Comme chaque année depuis sa création en 2008, le Festival Cineast offre une occasion rare de découvrir des films d’Europe centrale et orientale. De leur ancienne affiliation à l’Union soviétique, on ne trouve cependant aucune trace de nostalgie parmi les sept fictions en lice pour la compétition officielle. Pas même, dans les paysages, quelques monumentales statues faisant office d’iconic pictures (des clichés vintage que l’on trouvera, en revanche, dans I feel good de Gustave Kervern et Benoît Delépine). À l’Est, la table rase a bel et bien commencé, mais pour ne laisser place à aucun avenir radieux. Face aux difficultés économiques, la jeunesse rêve d’ailleurs, louche vers les pays occidentaux. En direction de la Finlande, pour le jeune ouvrier estonien de Take it or leave it (2018, Liina Trishkina-Vanhatalo). Vers la France et sa légion étrangère, pour les deux freluquets parcourant sans but la campagne tchécoslovaque (Winter flies, 2018, Olmo Omerzu). Vers la Hollande enfin, pour le fils prodigue de retour à Noël parmi les siens (Silent night, 2017, Piotr Domalewski). Des héros ordinaires tantôt déplacés au gré des délocalisations, tantôt errant sur la route du désœuvrement. Des drames sociaux, principalement, qui témoignent de l’effondrement de la cellule familiale. Car étonnamment, cette table rase ne se limite pas à l’ère soviétique, mais s’étend à d’autres structures historiques.

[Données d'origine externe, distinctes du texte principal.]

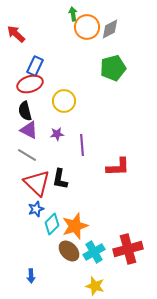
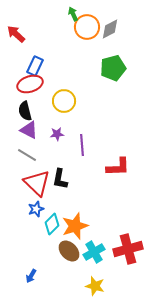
green arrow: rotated 16 degrees counterclockwise
blue arrow: rotated 32 degrees clockwise
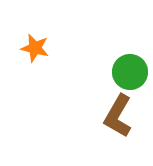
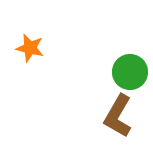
orange star: moved 5 px left
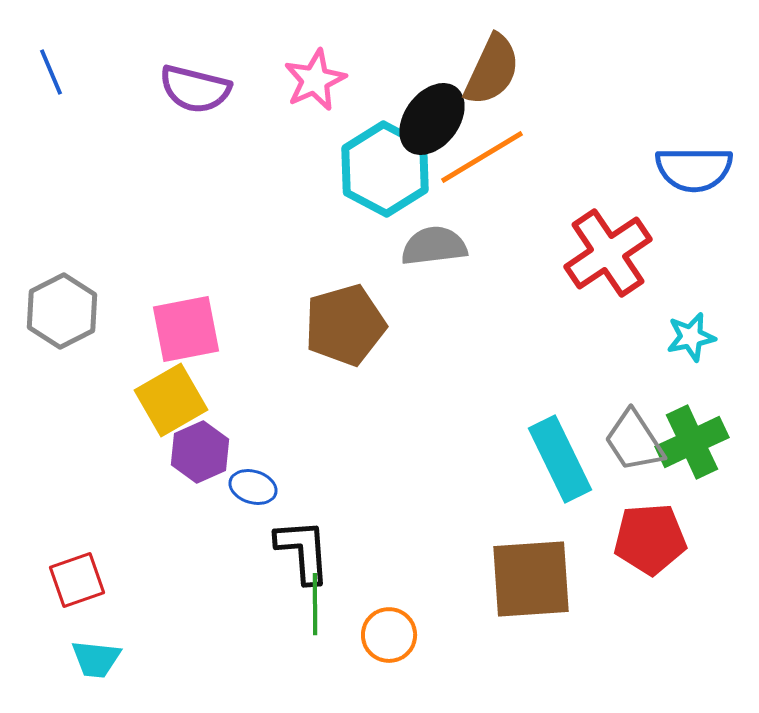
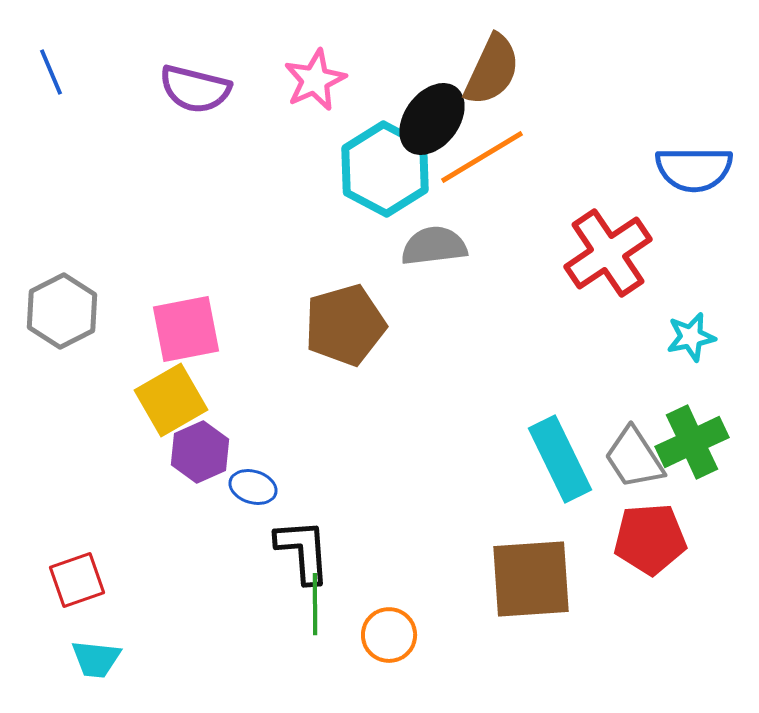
gray trapezoid: moved 17 px down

La famille, qui était pour Aristote la première organisation politique, n’est pas hermétique au dehors. Elle est traversée par les logiques et les tensions qui agitent le monde ; l’un se reflète dans l’autre. Une « leçon » que l’on doit aux sagas familiales et historiques de Luchino Visconti (Senso, Rocco et ses frères, Le Guépard, etc.). Ici, les familles sont au bord de l’implosion. Pas même dans la très catholique Pologne de Silent night, on ne parvient à garder le sérieux à la lecture d’un cantique ; et cela, notamment, de la part des plus jeunes générations… Ce qui rassemble ces fictions, c’est l’écart, sinon la rupture générationnelle qui met en péril la cellule familiale. Les ados de Winter flies sont deux anges suspectés par des policiers, unique présence (répressive) des adultes dans ce film. Dans Take it or leave it, c’est un homme qui élève seul sa fille après la disparition de la mère… Jusqu’au jour où, mariée à un riche Suédois, celle-ci réapparaît pour demander la garde de l’enfant.
C’est dans Aga, de Miklos Lazarov, que la rupture générationnelle accède à une valeur générale, pour ne pas dire universelle. Le cinéaste bulgare a renoué pour l’occasion avec le cinéma anthropologique de Robert Flaherty, auquel il fait référence par le biais d’un personnage nommé Nanook. Il retrace, à son tour, les gestes quotidiens d’un couple âgé vivant de la pêche en Sibérie, parmi d’immenses étendues enneigées et hostiles. Les hommes et les animaux disparaissent en silence, pris dans un destin commun, atteints d’un même mal mystérieux. L’équilibre écologique est rompu, de même que les parents vieillissent seuls, loin de leurs progénitures travaillant en ville. C’est aussi le seul film dans lequel le réalisateur n’a pas oublié ce que le cinéma recèle de fantastique. Des légendes merveilleuses infiltrent la réalité, contrairement aux autres films qui restent agrippés au réel. De quoi enchanter un peu le monde, tout en sachant bien qu’il court à sa perte.